Every line from the one with "drag(534, 100, 577, 285)" to the final line of the listing below should be repeated exactly, and only those.

:: Material for the task ::
"""
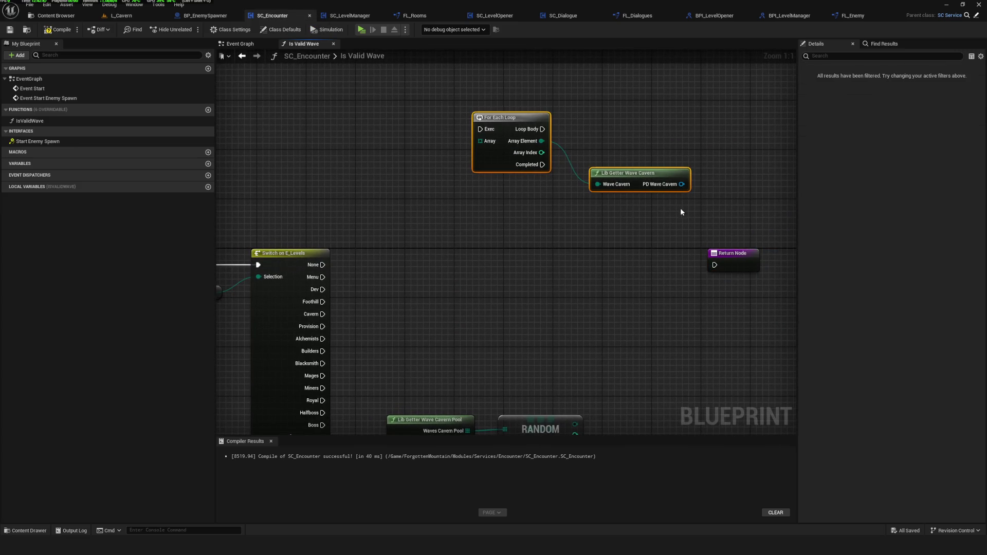
Replace the Array Element link so RANDOM's result feeds Lib Getter Wave Cavern.
drag(681, 207, 638, 117)
drag(414, 276, 556, 363)
drag(502, 340, 517, 297)
mouse_move(424, 264)
mouse_down()
mouse_move(469, 263)
mouse_move(381, 276)
mouse_up()
alt+click(514, 107)
drag(534, 100, 577, 285)
mouse_move(496, 305)
mouse_down()
mouse_move(552, 293)
mouse_move(540, 257)
mouse_move(614, 221)
mouse_up()
mouse_move(522, 214)
mouse_down()
mouse_move(576, 222)
mouse_move(470, 229)
mouse_up()
drag(689, 227, 689, 290)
"""
:: Problem solution ::
drag(534, 100, 577, 285)
mouse_move(496, 305)
mouse_down()
mouse_move(552, 293)
mouse_move(540, 257)
mouse_move(614, 221)
mouse_up()
mouse_move(522, 214)
mouse_down()
mouse_move(576, 222)
mouse_move(470, 229)
mouse_up()
drag(689, 227, 689, 290)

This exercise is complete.